Source extract =>

Trick or treat is not a rhetorical question.

Hallowe’en is a big deal out here. Like, Christmas big.

In the weeks leading up to the 31st, you can’t miss it. House decorations, advertising, grocery stores, even church signs… it’s bloody everywhere. They don’t do anything half-arsed in the US, but I do – and having left it to the last-minute to get a costume for a Hallowe’en party, I went into a nearby pop-up shop.

Except the pop-up shop was actually a warehouse called “Halloween City”, with enough masks, props and costumes to clothe an actual city. The place was absolutely packed. The sound system played Thriller on repeat, and over the tannoy were announcements about “spooky prices”. Probably because everything was so overpriced. It was crazy O.T.T, and I’m pretty sure that if I’d uttered a secret password, I’d be taken to a room out back where I could pick out my own real-life gremlin, and read all about Donald Trump’s foreign policies.

Lucky for me, I live in San Jose, where Hallowe’en is practically a national sport. According to Zillow, San Jose is the #2 city in the US to trick or treat. Zillow put together a study into the top cities that provide the most candy, and pose the least walking or safety risks (no joke). But let’s face it, the more candy a kid gets, the less likely it is they’re going to be walking anyway. They’re probably either throwing up on a neighbour’s driveway, or jumping from tree to tree, to work off the sugar high.

You can check out the survey here. Zillow is the US alternative to RightMove or Zoopla, which leads me to a scary theory… Americans actually consider Hallowe’en in their search criteria for a new home. I can just imagine the typical conversation with a Silicon Valley realtor:

“We have $1.5m to spend. We need four bedrooms, in a great school district, close to a kid-friendly park. And with north-facing windows tall enough to hang effigies from.”

Here’s a couple of places I managed to capture on camera, and then speed away quickly from, before the weirdo who had done this to their house caught up with me.

I was invited to a colleague’s party in Willow Glen, ranked as the #3 neighbourhood in San Jose for this kind of nonsense. We sat on the driveway all evening, drinking beer and handing out chocolate to the hundreds of kids who walked by.

My host was no stranger to these nights. She’d filled three buckets with treats. One had handmade gift bags, the next had mini-size chocolates, and the third was whatever else she’d found lying around the house. She then briefed us on how to choose who got what. Not that the briefing was necessary – there were very clearly three types of trick or treater:

1. The cute kids who had made a real effort with their costumes. Some of them even had a routine, where they’d cast a spell on us, or show us their sword tricks. One kid actually cried because he didn’t manage to turn me into a slug. Poor sod. But these kids were always the most polite and thankful. We rewarded them with a treat from the best bucket, before they skipped off to the next house.

2. The kids who were too old to be doing it, but too young to be doing anything else. And the lure of free chocolate was too much to pass up. They sort of shrugged their way up the driveway, didn’t say anything, and just opened their bags so we could drop a treat in. Which we did, from the second bucket.

Stored records
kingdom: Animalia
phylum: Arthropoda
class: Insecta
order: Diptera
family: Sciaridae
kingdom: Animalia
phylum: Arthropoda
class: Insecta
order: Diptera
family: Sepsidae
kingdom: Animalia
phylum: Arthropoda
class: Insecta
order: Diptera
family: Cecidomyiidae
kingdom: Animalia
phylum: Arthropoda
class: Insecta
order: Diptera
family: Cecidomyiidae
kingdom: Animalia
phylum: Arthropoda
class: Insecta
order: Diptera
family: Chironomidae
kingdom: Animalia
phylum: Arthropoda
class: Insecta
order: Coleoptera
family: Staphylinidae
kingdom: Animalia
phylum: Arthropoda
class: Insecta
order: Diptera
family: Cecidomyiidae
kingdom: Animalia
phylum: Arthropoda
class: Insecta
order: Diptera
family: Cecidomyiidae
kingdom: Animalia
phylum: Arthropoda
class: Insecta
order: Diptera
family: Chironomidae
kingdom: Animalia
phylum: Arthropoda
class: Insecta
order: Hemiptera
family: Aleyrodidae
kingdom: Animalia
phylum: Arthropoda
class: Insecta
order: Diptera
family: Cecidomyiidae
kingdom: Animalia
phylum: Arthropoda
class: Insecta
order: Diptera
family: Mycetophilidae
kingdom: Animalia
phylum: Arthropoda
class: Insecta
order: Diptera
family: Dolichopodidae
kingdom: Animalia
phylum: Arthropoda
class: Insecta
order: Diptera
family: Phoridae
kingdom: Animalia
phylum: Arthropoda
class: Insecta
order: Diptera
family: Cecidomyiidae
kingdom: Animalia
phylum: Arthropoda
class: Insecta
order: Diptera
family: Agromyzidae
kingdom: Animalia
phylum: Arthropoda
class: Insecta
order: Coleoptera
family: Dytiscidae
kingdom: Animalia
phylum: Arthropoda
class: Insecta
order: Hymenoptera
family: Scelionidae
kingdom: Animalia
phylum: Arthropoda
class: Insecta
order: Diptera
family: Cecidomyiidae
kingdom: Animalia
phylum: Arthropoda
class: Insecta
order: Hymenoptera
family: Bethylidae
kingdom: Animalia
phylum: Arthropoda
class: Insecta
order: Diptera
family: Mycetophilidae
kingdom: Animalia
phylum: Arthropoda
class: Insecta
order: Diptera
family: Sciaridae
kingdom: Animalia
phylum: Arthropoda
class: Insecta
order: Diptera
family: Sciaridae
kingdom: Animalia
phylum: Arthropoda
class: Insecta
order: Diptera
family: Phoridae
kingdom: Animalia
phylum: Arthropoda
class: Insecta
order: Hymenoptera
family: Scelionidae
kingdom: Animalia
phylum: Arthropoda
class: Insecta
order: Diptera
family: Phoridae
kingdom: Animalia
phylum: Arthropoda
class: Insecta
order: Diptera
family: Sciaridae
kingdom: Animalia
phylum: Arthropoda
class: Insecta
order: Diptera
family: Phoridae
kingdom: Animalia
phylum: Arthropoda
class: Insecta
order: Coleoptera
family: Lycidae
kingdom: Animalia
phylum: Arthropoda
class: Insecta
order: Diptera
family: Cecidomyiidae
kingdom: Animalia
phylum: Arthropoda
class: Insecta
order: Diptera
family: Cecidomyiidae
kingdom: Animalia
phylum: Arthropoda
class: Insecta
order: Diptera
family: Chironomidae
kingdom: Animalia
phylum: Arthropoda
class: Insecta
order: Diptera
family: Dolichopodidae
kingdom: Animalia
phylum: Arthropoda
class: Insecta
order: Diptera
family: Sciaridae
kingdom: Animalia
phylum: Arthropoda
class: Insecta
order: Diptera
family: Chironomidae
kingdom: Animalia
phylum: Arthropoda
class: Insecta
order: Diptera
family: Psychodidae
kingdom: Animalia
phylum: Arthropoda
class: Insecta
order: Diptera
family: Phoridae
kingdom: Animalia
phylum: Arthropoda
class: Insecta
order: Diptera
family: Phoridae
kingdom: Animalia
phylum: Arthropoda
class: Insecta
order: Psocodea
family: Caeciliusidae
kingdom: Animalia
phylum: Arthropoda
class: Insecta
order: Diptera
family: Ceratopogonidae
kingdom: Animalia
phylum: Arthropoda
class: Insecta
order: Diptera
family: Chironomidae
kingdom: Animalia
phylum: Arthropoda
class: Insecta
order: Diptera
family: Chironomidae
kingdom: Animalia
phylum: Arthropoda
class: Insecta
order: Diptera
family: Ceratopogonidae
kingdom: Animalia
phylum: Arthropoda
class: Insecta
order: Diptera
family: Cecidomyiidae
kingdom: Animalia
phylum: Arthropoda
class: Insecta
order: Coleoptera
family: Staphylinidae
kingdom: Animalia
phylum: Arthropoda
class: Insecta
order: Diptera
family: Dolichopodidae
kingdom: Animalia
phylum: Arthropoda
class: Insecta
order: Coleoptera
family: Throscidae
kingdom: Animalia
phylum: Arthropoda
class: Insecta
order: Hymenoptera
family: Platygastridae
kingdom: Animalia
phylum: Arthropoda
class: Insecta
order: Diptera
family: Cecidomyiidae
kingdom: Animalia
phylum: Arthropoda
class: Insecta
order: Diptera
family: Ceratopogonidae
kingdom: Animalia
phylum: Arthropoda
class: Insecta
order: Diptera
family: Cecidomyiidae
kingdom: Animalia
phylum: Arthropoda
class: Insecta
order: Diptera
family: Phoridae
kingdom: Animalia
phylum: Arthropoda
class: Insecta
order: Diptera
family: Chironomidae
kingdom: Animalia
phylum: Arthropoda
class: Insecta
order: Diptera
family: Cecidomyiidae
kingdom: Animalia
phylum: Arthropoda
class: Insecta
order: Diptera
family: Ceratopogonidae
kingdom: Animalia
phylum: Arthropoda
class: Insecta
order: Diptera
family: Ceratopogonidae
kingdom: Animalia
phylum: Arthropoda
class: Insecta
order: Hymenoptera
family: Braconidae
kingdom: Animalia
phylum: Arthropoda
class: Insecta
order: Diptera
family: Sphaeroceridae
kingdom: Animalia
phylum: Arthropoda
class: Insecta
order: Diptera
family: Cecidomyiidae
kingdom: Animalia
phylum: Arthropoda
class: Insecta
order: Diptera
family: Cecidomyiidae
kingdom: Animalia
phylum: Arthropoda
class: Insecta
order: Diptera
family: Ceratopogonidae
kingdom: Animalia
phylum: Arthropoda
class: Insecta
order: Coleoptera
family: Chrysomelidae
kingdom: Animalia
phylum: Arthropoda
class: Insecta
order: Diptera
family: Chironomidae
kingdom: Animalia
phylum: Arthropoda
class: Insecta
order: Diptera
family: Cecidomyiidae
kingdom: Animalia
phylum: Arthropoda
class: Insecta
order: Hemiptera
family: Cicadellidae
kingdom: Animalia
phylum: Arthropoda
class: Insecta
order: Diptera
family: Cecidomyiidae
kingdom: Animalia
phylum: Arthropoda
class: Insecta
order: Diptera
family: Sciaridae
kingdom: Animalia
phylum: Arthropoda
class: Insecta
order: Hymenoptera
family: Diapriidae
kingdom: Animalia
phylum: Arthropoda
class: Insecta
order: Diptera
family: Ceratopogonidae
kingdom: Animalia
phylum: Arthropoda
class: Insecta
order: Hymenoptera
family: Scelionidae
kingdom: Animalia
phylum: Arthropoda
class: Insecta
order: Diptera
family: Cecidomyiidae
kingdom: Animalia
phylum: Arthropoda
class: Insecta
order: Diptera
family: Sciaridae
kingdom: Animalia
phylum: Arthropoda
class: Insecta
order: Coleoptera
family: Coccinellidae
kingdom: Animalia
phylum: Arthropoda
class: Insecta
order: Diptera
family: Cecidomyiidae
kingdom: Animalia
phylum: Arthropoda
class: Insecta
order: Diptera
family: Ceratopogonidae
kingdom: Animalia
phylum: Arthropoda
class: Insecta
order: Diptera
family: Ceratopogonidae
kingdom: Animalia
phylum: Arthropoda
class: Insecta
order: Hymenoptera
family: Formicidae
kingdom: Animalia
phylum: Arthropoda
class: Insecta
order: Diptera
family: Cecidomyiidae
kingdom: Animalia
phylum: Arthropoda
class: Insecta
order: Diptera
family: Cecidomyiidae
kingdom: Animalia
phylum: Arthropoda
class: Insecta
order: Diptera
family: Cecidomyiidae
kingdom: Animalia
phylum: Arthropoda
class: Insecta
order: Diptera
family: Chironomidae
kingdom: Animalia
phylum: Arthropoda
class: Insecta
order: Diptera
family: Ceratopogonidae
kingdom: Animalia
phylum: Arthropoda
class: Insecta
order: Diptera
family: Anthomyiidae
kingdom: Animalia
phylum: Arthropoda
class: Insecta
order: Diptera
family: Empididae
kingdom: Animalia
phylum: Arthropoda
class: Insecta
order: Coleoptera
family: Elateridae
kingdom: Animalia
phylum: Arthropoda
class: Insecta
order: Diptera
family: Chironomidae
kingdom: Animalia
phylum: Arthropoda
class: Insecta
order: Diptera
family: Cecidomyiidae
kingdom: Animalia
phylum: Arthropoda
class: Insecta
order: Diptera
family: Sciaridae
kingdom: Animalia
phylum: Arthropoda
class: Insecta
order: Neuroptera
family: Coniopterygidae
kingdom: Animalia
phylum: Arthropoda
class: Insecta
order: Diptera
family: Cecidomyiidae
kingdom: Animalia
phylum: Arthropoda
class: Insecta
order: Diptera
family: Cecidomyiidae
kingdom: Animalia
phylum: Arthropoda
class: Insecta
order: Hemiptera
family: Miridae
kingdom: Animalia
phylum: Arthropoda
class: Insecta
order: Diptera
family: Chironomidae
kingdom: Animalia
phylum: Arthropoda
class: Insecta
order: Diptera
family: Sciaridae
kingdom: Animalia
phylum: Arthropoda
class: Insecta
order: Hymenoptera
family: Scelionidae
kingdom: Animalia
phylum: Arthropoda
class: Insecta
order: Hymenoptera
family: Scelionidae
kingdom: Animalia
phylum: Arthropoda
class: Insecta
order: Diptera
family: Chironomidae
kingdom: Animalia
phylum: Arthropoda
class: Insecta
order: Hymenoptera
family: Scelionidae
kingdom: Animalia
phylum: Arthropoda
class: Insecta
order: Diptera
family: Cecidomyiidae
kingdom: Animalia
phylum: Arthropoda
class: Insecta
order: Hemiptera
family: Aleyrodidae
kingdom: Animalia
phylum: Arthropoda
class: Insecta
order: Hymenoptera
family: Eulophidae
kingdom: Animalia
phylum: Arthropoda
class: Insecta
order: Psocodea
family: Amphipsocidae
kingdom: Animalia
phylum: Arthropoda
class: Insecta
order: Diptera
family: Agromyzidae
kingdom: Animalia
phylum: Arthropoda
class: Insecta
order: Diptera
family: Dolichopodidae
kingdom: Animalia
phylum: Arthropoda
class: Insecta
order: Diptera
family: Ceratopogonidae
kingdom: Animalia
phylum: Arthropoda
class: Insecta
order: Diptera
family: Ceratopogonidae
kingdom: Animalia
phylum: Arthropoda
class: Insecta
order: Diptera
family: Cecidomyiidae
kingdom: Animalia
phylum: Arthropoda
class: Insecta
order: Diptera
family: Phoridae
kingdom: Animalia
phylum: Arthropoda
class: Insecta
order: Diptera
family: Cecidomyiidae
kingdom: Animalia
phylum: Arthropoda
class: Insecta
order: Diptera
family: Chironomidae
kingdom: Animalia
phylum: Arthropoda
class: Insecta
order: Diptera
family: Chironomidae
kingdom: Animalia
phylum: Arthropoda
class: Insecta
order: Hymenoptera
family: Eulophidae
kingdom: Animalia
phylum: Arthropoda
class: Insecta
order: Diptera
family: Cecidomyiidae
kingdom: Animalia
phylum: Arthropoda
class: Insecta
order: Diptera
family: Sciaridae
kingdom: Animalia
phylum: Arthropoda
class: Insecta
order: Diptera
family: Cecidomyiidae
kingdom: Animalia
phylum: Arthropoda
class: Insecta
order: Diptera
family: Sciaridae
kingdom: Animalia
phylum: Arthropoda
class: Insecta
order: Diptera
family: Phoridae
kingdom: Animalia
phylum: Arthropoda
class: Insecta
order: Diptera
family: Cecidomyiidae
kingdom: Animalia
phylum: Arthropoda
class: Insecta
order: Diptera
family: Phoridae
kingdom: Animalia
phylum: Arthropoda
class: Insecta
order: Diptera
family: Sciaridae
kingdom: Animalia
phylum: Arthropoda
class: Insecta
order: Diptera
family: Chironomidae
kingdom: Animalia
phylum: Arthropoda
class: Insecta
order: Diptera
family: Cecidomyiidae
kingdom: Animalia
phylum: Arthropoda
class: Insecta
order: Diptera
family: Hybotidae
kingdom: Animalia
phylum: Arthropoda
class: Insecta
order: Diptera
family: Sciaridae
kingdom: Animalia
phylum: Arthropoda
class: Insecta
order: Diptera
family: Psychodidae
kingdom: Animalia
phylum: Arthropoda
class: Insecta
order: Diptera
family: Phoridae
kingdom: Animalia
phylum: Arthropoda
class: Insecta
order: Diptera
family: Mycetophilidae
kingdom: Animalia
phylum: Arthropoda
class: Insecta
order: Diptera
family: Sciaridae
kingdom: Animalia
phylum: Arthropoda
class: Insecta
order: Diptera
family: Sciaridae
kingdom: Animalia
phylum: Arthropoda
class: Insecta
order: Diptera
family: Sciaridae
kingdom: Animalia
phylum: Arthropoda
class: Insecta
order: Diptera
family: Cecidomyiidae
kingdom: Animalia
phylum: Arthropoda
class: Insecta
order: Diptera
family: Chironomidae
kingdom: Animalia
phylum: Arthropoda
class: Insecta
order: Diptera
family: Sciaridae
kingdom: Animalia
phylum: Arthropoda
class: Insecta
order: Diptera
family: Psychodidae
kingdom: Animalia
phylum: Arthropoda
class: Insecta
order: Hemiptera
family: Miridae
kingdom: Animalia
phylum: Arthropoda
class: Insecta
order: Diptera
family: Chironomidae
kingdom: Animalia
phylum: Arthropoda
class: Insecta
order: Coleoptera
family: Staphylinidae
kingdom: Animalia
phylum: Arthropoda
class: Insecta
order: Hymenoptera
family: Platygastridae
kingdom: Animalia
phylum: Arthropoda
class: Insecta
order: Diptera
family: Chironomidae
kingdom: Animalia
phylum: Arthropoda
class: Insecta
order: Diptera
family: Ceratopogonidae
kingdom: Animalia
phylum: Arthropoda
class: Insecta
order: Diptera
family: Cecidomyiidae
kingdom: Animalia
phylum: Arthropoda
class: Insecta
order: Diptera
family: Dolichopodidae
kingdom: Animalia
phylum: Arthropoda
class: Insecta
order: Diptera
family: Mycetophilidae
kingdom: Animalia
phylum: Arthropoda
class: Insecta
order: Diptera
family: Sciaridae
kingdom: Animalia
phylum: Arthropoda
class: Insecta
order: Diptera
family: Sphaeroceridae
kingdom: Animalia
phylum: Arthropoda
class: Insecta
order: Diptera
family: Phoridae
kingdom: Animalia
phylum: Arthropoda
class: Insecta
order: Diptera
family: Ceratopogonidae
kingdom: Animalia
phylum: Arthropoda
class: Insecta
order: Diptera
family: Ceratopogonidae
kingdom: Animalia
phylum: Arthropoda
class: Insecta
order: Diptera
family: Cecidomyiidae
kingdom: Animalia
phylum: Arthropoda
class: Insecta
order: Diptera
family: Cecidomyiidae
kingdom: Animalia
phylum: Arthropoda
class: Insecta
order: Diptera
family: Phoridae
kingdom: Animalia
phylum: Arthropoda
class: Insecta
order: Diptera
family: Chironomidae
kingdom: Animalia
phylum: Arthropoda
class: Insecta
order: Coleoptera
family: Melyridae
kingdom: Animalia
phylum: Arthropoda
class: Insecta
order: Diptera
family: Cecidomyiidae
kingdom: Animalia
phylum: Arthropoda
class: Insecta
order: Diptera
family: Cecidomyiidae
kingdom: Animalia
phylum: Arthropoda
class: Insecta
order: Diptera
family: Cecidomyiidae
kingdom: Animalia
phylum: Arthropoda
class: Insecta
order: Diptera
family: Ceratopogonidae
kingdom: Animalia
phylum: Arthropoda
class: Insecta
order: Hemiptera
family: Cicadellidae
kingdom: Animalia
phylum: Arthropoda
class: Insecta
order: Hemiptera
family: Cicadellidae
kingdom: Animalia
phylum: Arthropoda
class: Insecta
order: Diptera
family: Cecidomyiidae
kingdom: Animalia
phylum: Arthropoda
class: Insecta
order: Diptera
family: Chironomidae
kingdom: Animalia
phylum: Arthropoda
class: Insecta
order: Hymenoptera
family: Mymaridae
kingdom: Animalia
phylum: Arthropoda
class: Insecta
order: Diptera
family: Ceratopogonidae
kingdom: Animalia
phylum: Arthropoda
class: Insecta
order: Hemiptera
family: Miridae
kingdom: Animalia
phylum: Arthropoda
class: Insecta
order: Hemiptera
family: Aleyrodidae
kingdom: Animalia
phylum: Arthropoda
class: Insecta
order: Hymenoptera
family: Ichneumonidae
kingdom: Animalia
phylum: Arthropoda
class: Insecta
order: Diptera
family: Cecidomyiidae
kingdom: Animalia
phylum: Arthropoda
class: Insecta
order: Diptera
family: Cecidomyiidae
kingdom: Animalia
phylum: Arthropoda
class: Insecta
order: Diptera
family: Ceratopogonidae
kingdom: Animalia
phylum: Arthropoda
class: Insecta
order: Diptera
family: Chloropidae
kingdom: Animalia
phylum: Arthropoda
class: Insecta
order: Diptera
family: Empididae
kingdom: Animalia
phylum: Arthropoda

Task =>
Pick up the post about Halloween in San Jose after its last sentence and keep writing it.

The response =>
3. The adults. Yes, there were adults trick or treating – in costume – by themselves. As in, without children. Some even asked us for a beer, rather than chocolate. It was possibly the weirdest thing I’ve seen or heard, since Rebecca Loos and that pig. Mind you, there were a few parents among them, with a young baby asleep in a sling or wrapped up in a buggy. They’d dressed the baby up, to make it look like it was a legit trick or treat. And then they held out their bag to get some free chocolate, presumably for the baby that had no teeth. We dug deep into the third bucket for this group, and pulled out the crappest treat we could find.

After a while, a few of us went for a walk around the neighborhood to see what else was going on. It was amazing to see the effort that people had made to mark the event. Like the couple who were projecting a movie on to the outside of their house, and welcomed people to sit on the lawn and watch it. Or the family who turned their entire home into a haunted house, where you could venture from room to room and discover what lay waiting for you.

As I continued to walk around the neighborhood, I kept asking myself “why the bloody hell are people doing this?”. But then I began to notice how much they seemed to enjoy opening their homes to the community, and greeting complete strangers like long-lost friends. In the UK, that only happens at Christmas or during the World Cup. And in both instances, the sentiment fades pretty quickly. It was great to take part in something the community had created out of nothing.

But in amongst all this feel-good, touchy-feely, neighbourhood love-in, there was a steaming heap of disappointment that I couldn’t escape. Despite hearing the words “Trick or Treat” all night, nobody – not one damn soul – actually did a trick. They didn’t even come prepared with a trick. No eggs thrown at houses, no toilet paper on trees, no silly string in people’s faces… nothing.

I wonder if it’s a generational thing? When I was a kid, the trick element was the best bit. My cousin used to throw water from an upstairs window when trick or treaters visited their house. I was tempted to suggest it to the group. But this was all a very tame affair, and I wasn’t ready to be the British lout who ruined Hallowe’en, just yet.

Maybe next year, that will be what I go as.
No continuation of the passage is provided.